While Bay of Plenty holidaymakers had planned to bask in hot temperatures today, they will instead have to make do with a slightly cooler day and a foggy haze.
The soft orange-tinted light and fog is a result of the Australian bush fire crisis and a front that's pushing the smoke across the country.
Parts of Australia are an inferno as the death toll from the fires has risen to 18.
The smokey haze from the fires hit the South Island yesterday and is moving across the North Island today.
MetService said the Bay of Plenty and the rest of New Zealand should be clear again by tomorrow.
Rotorua was to reach 28C today, Tauranga 29C and Whakatane 30C but meteorologist Tahlia Crabtree said it was doubtful today would get to the forecast temperatures as the sun wasn't able to burn through the haze and heat the ground.
"It will clear out tomorrow and we will get a southwest flow coming through and it will be nice and clear behind the front."
She explained why the light was different.
"Particles from the smoke distort the light at the blue end of the spectrum. Instead of seeing all the blue you get the red-orange tint and that is accentuating the sun. The smoke is acting like a cloud essentially and scattering the light, making the sun look redder."
Locals have taken to social media to post photos of the sun, while expressing their sympathy for our Australian neighbours.
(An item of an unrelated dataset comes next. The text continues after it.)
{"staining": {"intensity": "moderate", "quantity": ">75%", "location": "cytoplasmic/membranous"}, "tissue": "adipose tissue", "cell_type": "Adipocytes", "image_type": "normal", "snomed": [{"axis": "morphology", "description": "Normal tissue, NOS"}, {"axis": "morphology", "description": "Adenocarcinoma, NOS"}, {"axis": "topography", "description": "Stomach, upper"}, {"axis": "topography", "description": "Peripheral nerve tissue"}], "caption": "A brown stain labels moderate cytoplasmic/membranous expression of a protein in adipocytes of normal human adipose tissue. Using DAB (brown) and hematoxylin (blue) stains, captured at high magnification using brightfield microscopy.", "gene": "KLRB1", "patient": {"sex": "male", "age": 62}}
Explained: Why the North Island woke to an 'apocalyptic' orange haze
Rotorua woman Jacky James posted on Facebook: "Australian smoke sun glowing unbelievably red through our neighbouring eucalyptus tree this morning - and it's extremely cold - smoke blocking the heat from the sun maybe? Thinking of our ANZAC neighbours today - as they have thought of us in 2019. Kia kaha".
Pyes Pa resident Laurie Sanders sent in a photograph of a red sun this morning.
"Just putting the rubbish out this morning when I saw the rising sun. Colour is from the Aussie bush fires in Victoria – a tragedy in the making still with Mallacoota being threatened by the fires and 4000 people sheltering on the beach in the thick smoke," Sanders said.
The rescue effort is moving up a gear today as holidaymakers are huddled on the beaches, whole towns devoured and homes destroyed as the worst bush fire on record rages.
The Australian Defence Force and emergency services in Victoria are preparing to evacuate people stranded in the beachside town of Mallacoota in East Gippsland.
With around 4000 people stranded on Mallacoota Beach, most of them tourists, the 16-tonne HMAS Choules has been sent to the area with the possibility of beginning to evacuate people by sea.
It has the capacity to evacuate 1000 people at a time and was expected to arrive by midday today.